Joe Penhall

From Wikipedia, the free encyclopedia

Joe Penhall is an English writer. Born in London in 1967, he was called "one of the finest playwrights of his generation" by the Financial Times.

Penhall won the Laurence Olivier Award, The Evening Standard Award and the Critics' Circle Award for Blue/Orange, a play about the dynamics between a young black schizophrenic man and two psychiatrists in a London mental hospital. It premiered at the National Theatre in 2000, starring Bill Nighy, Andrew Lincoln and Chiwetel Ejiofor. Blue/Orange went to London's West End in 2001.

Also in 2000, Penhall adapted his Royal Court and Off-Broadway play Some Voices - about the impact of Schizophrenia on an average family - for film. That was directed by Simon Cellan-Jones and starred Daniel Craig and Kelly MacDonald.

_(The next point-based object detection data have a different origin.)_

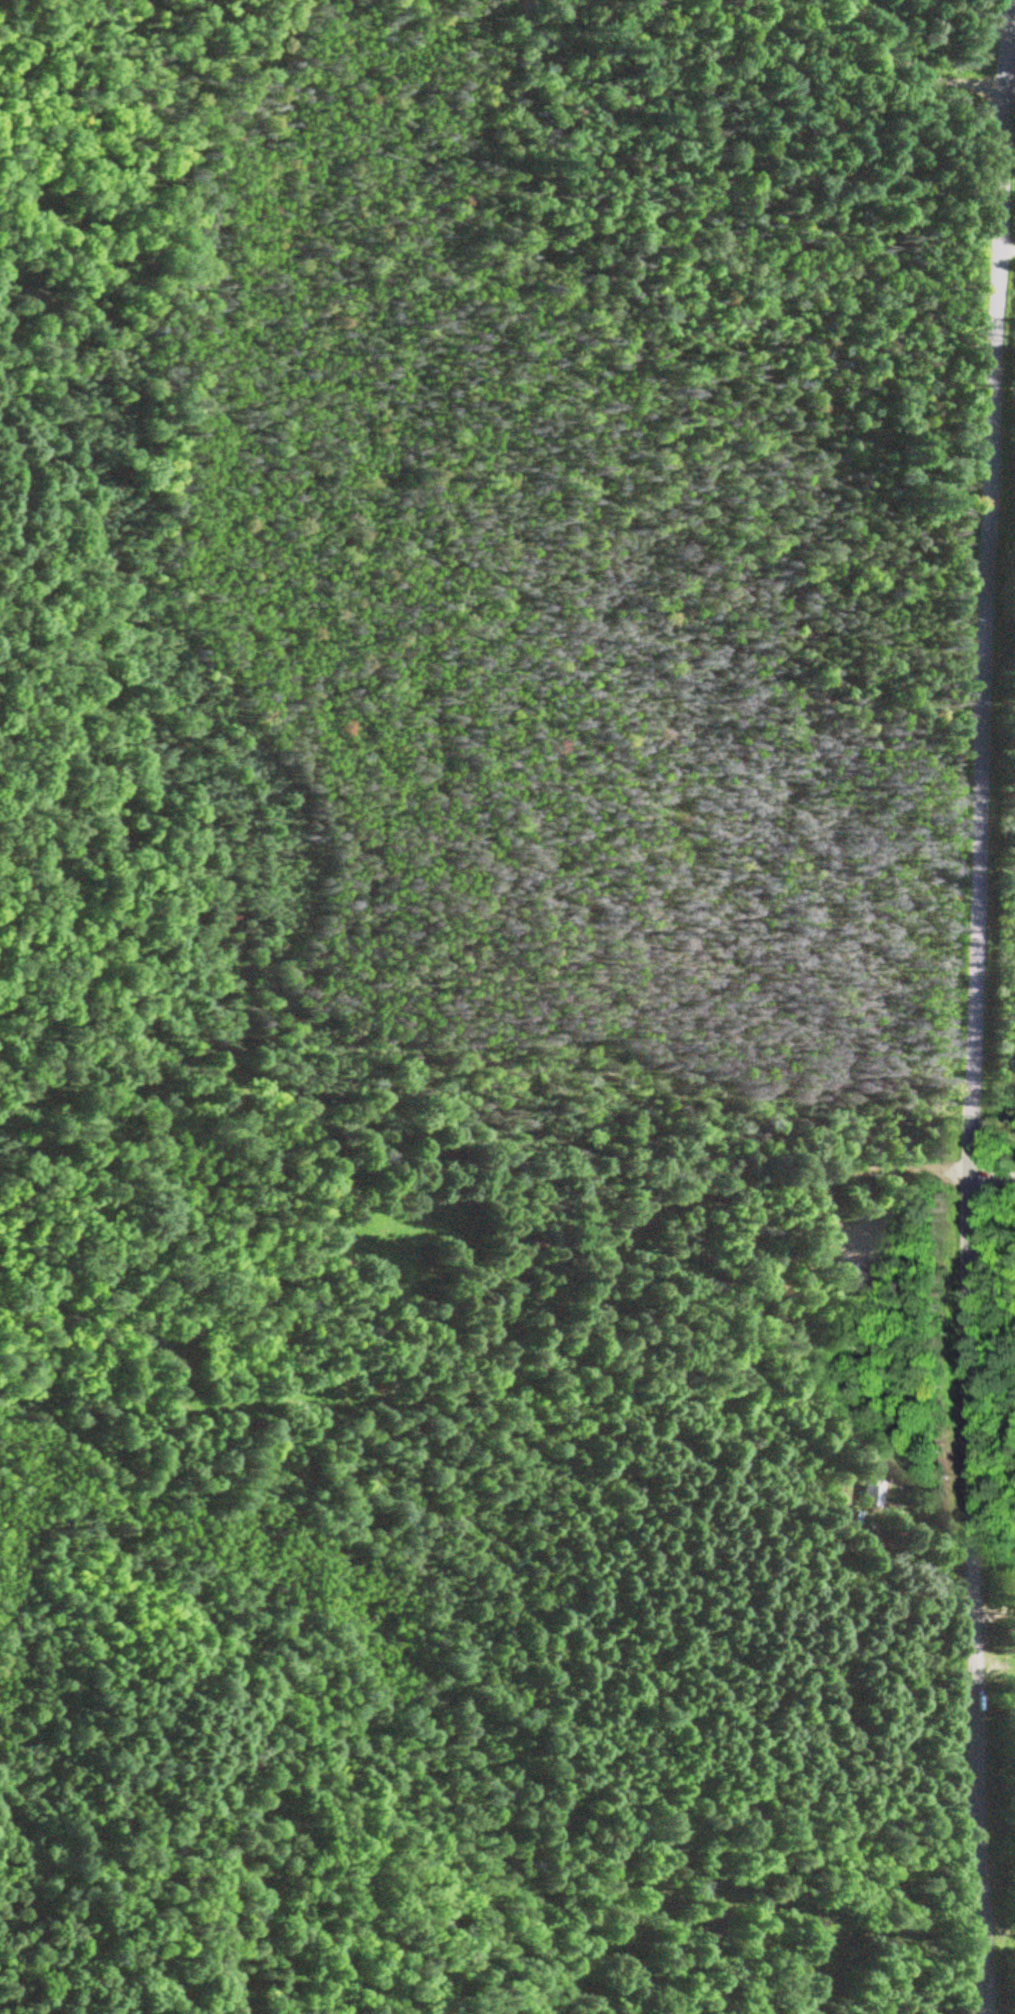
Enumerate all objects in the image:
road: (1010, 61)
road: (1007, 252)
road: (975, 1006)
road: (880, 1170)
road: (992, 1178)
building: (871, 1491)
road: (996, 1609)
building: (611, 1860)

It premiered at the Cannes Directors' Fortnight.

Penhall adapted Ian McEwan's novel Enduring Love for a 2004 film starring Rhys Ifans and Daniel Craig, and wrote the screenplay for BBC2's four-part dramatisation of Jake Arnott's acclaimed East-End gangster novel The Long Firm.

Penhall's other plays include Dumb Show, Love and Understanding, Pale Horse, and The Bullet.

He has directed at the Royal Court Theatre, and his first short film The Undertaker premiered at the London Film Festival, starring Rhys Ifans.